Dicono che l’asfalto in quel momento era bagnato a causa della pioggia e la moto non ha frenato. Dicono che lo schianto è stato molto violento. Dicono che era buio. Dicono che le hanno provate tutte. Resta che il mio carissimo amico e maestro Vincenzo Spera non c’è più. 70 anni, di Salerno, era legato a doppio filo con Genova, dove si era trasferito giovanissimo per seguire il cammino di Fabrizio De Andrè. Attualmente, era presidente dell’associazione nazionale dei produttori e organizzatori di spettacoli di musica dal vivo (Assomusica) sempre riconfermato dal 2011 ma anche membro della Consulta dello Spettacolo del MibACt e del consiglio di presidenza dell’Associazione Generale Italiana dello Spettacolo, presidente di Elma (European Live Music Association), unico italiano, dell’European Forum Safety and Security. Ma la cosa che lo inorgogliva di più era essere “ambasciatore di Genova nel mondo”.  Autorità riconosciuta nel campo, persona di una serietà unica nel settore, era uno dei manager più autorevoli nel settore dell’organizzazione di eventi, a livello nazionale e internazionale. Aveva portato in Italia cantanti del calibro di Frank Sinatra , Joe Cocker, Bruce Springsteen, Bob Dylan, Miles Davis, Ray Charles, Ella Fitzgerald, Peter Gabriel, Lou Reed. Eric Clapton, B.B. King  e Tina Turner. Sono cresciuti con lui Fabrizio De André, Gaber, Beppe Grillo,Vasco Rossi, Paolo Conte.
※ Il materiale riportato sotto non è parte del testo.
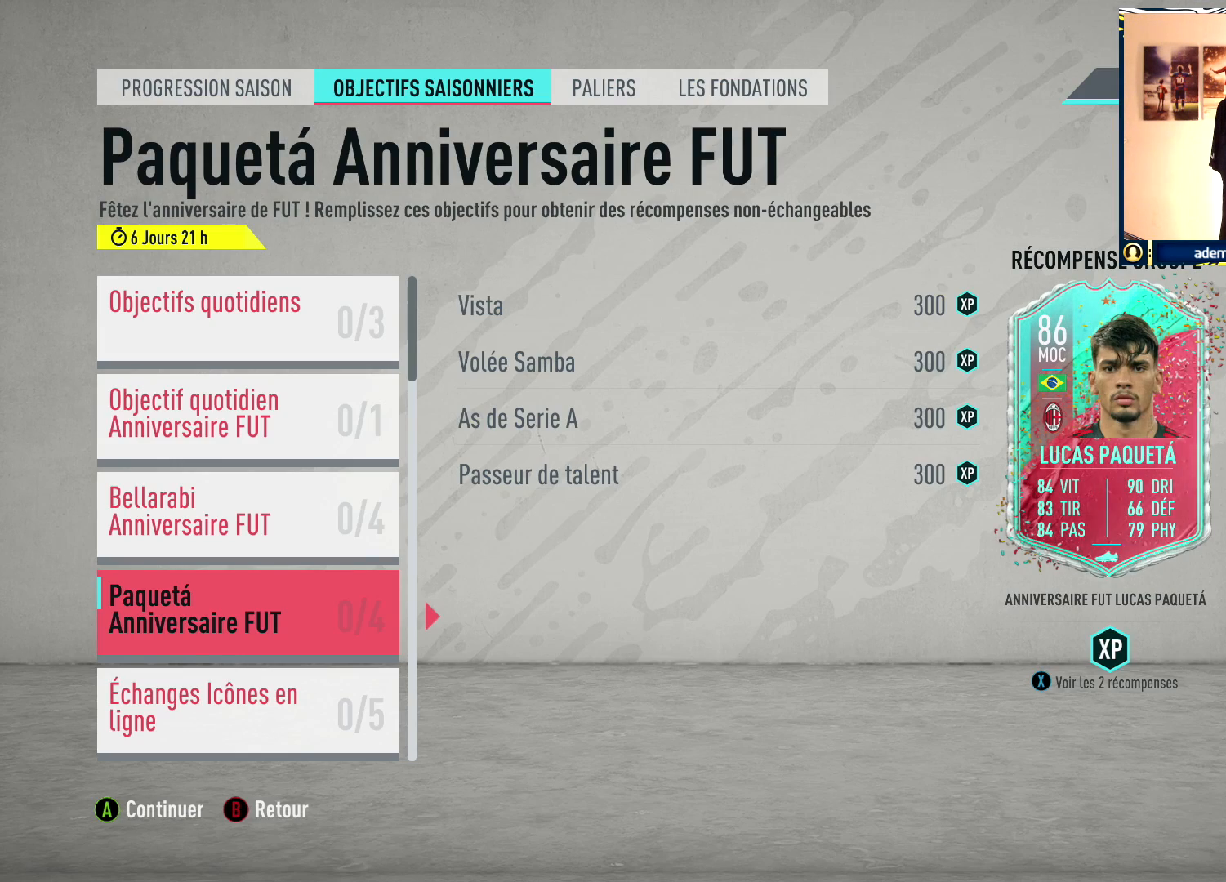
{"buttons": [], "left_stick": "center", "right_stick": "center", "events": []}
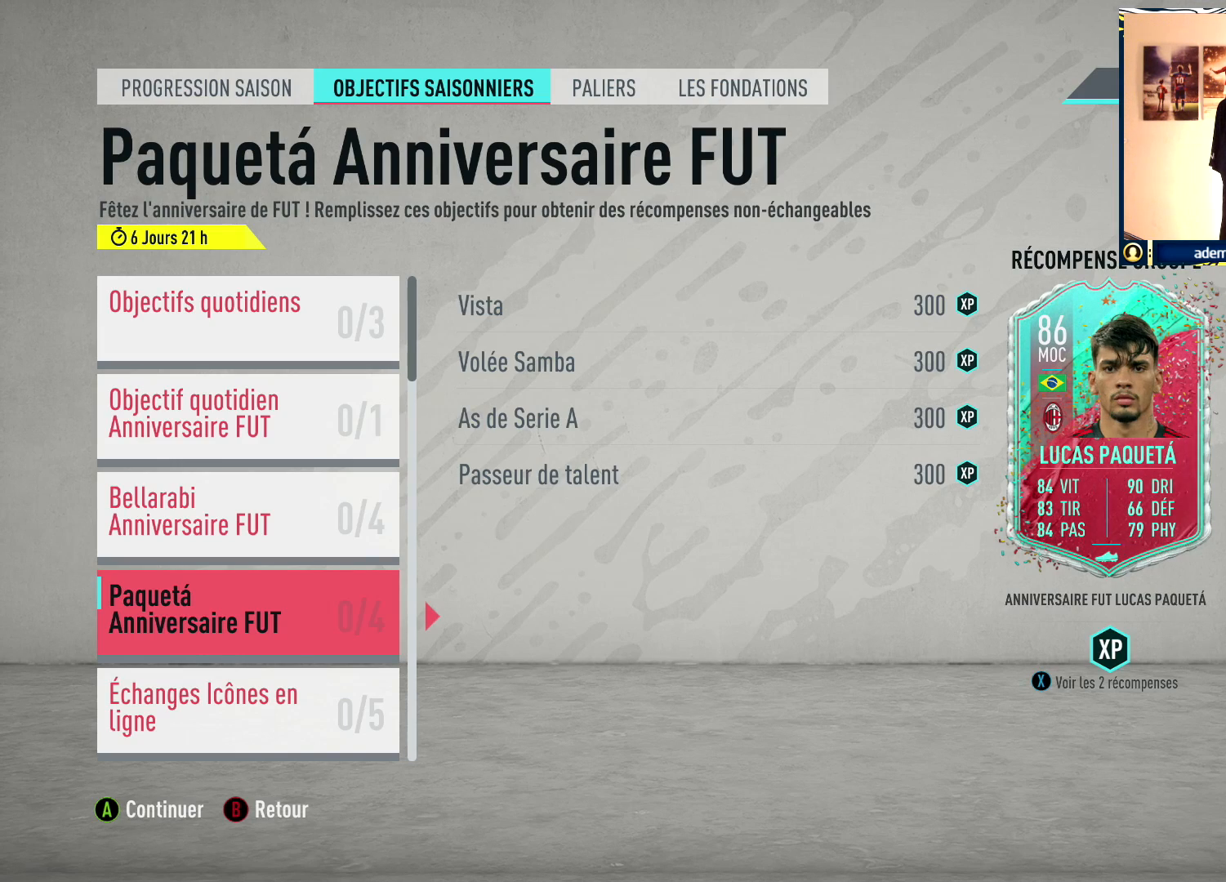
{"buttons": [], "left_stick": "center", "right_stick": "center", "events": []}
Grande amico di De Andrè, Spera fu scoperto dal grande pubblico nel giugno ’99 per aver organizzato con Dori Ghezzi un importante evento per ricordare Faber. Il tendone era stato disegnato da Renzo Piano, amico di Fabrizio, in riva al mare. La Festa della musica — sotto il tendone delle feste del Porto Antico — era stata trasformata nel primo omaggio collettivo di Genova a Fabrizio De André. Aveva chiamato a salire sul palco, uno dopo l’altro, gli artisti che con Fabrizio avevano condiviso pezzi di strada e di musica. Un bellissimo momento, che ha illustrato quanto forte fosse il legame di Spera con i suoi artisti. Era burbero e simpatico, affettuoso e tagliente, difficile e morbido, aquila e colomba. Un meraviglioso cumulo di contraddizioni dal quale emergevano la sua personalità, le sue fortissime convinzioni, il suo amore per la musica, per lo spettacolo italiano, per cui ha fatto molto di più di quel che si immagina. E sarà, giustamente, ricordato per questo. Non ci resta che il ricordo di quell’amico sempre gentile e affettuoso. Di quell’amico con il quale ho condiviso tanti momenti di festa. Un amico che è stato simbolo di vita, che amava la vita, sognava questo Paese vivo, allegro, colorato, pieno di musica. Solo il ricordo di un amico che anche quando il cielo era grigio, vedeva azzurro. La fatalità può spegnere la sua vita, non l’ottimismo che ci ha trasmesso. Anche quando non c’era motivo di essere ottimisti, il suo sorriso cambiava la prospettiva. Ciao Vincenzo, sono certo che lassù troverai gli amici di una vita e suonerai con loro. E sarà un grande concerto.